Neural network-based classification#
Neural networks can be used to perform classification directly from nucleotide sequences, dispensing explicit alignments to reference genomes or proteins. This is possible because some neural network architectures are capable of learning discriminative sequence motifs that are informative for classification. In geNomad, a neural network-based classifier is used in conjunction with a marker-based classifier to improve classification of sequences with few or no genes assigned to markers.
geNomad’s neural network classifier#
To identify sequences of plasmids and viruses without explicit alignment to a reference database, geNomad processes inputs using a neural network model that is able to classify the sequences from their nucleotide makeup alone. To accomplish this, the input sequences are first converted to a numerical format by tokenizing them into arrays of 4-mer words, which are then one-hot-encoded, creating binary 256-dimensional matrices that reflect the presence of specific 4-mers (rows) across different positions within the sequence (columns).

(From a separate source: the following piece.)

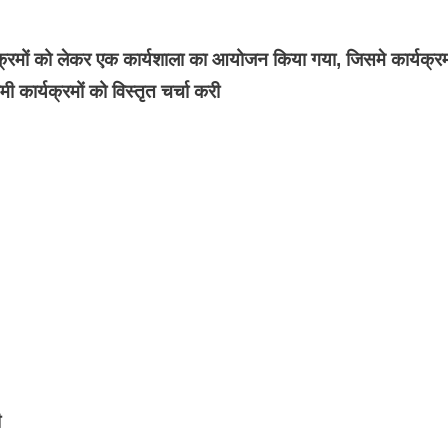
्यक्रमों को लेकर एक कार्यशाला का आयोजन किया गया, जिसमे कार्यक्र
मी कार्यक्रमों को विस्तृत चर्चा करी
ी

These matrices are then passed to an encoder, which generates vector representations of the sequences in a high-dimensional embedding space. In this space, sequence representations from the same class (chromosome, plasmid, or virus) will be more similar compared to sequence representations from different classes. The resulting representations are subsequently fed to a dense neural network that produces the classification scores.
The IGLOO architecture#
To generate vector representations of the inputs, geNomad employs an encoder based on the IGLOO architecture, which is able to extract patterns that are useful for classification from the sequence data and encode them into an embedding space. The IGLOO encoder begins processing one-hot-encoded matrices by applying convolutional filters to generate sequence feature maps. To capture relationships between non-contiguous parts of the sequence, IGLOO generates patches that contain slices taken from random positions within the sequence.
These patches are integrated into a self-attention mechanism that weights different parts of the feature map and uses the long-range dependencies encoded in the patches to derive the final sequence representation.